Ha! Funny you should say that, @Robert.Wall, at this very moment I’m puzzling over one similar detail:
image
namely, how to interpret the timing in this graph. I’m struggling anyway to control how the data (still just one day’s worth so far) are presented - this is almost what I’d expect, but the first non-zero value should be at 00:30 and I’d like to see a piecewise constant function (like this), but changing its value every 30 minutes. Instead, that first non-zero value is shown (tool tip when the mouse hovers over it) at 12:15 which may be not unrelated to your comment… except that the data I uploaded had intervals that had explicit start times. The running script printed to the screen:

  Number of data points:	47
    2019-12-17T00:30:00.000 0.073
    2019-12-17T01:00:00.000 0.08
    2019-12-17T01:30:00.000 0.076
    2019-12-17T02:00:00.000 0.074
etc

If there’s anything like a manual, or someone has documented how the graphing features work that would be lovely, but otherwise, I’m in trial and error mode…
Cheers

Trystan Lea is generally the creator of all things emonCMS, I’m really an electrical engineer who’s been “into” software for a long time (like pre-Apple ][ ). I know a 3rd party graph module is used for emonCMS, but I can’t remember which, otherwise I’d point you towards that.

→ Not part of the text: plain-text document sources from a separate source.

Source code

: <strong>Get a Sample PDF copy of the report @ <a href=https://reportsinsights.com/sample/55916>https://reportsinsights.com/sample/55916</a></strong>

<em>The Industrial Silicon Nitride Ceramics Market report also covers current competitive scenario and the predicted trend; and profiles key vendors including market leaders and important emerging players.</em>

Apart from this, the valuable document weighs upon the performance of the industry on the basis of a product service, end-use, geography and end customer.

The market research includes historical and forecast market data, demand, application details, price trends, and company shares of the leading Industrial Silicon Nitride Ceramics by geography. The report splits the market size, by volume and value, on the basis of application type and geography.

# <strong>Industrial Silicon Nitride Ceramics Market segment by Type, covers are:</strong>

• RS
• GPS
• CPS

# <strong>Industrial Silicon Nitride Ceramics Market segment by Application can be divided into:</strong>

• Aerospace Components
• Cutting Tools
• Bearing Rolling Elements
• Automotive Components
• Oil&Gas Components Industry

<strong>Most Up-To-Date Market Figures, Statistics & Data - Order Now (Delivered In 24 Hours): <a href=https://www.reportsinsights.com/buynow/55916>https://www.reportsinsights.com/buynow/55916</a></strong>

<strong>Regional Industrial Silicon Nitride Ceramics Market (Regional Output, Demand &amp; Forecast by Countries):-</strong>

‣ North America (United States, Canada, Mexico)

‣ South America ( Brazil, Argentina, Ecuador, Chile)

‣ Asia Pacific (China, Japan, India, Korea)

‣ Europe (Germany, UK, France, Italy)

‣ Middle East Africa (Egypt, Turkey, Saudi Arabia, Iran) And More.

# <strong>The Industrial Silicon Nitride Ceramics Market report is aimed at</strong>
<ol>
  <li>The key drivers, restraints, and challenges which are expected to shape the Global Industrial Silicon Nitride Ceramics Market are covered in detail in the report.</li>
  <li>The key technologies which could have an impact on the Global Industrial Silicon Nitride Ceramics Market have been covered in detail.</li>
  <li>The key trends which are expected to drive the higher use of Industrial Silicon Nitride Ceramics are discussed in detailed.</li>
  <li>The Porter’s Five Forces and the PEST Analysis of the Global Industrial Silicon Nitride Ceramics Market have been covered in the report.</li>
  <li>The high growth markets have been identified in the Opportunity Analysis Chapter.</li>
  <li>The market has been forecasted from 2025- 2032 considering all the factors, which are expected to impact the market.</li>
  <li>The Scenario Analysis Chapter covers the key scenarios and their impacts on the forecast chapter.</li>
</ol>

The only documentation that might help is in the Guides, and that really only covers the basics.

I think the problem you’ve got is very similar to the one here: How to accumulate watt Hours correctly from an input?
but in that case the user is trying to create or log quarter-hourly data from and alongside a 5 s feed. I don’t think the system was designed with that in mind, and it’s proving hard to convince it to do what they want. (You see, generally, we get data at 10 s intervals, so everything revolves around that sort of time interval - seconds and minutes rather than minutes and hours.)

Right - Trystan has already been very helpful, encouraging me to go ahead and modify an existing script to upload smart meter data that I already have.
(I’m only a physicist, and a theorist by training - I’m up to a bit of amateur hacking, mostly in python, comfortable with data analysis and some plotting, but have almost no hardware-related knowledge.)
I think I stumbled across the thread you mention in my initial browsing last night. I’ll go back and re-read. I’m sure I saw that 30 min is ok (even if it is the longest interval that works) for historic data. In this case, once I have live data coming in I’ll begin by validating my initial efforts, comparing this 30 min data with the history of the default 10 s feed. But the hardware is still in the post.
Thanks

If memory serves, (and I’m reading your comment correctly) the name of the graphing mdule is flot.

Got it @Bill.Thomson, thanks. I can see that flot is capable of doing the stuff that’s needed. And presumably GitHub - emoncms/graph: Versatile graphing module for emoncms is the relevant place to see how it might be being used (not that I’ve so far found more that a very few references to flot in there…)
Cheers

Thought I’d move the above posts out of the original thread so that we keep the first thread on topic for @marcoslater

The key concept to understand relating to this is that the way emoncms data requests are designed is that the data returned needs to fit the request start time and interval rather than necessarily returning data with times aligned to the request feed.

You can however get the result that you are after if you fix the interval in the graph module to half hourly (1800s), it will automatically align the start and end times to the nearest interval as well and return the data points in the positions you would expect!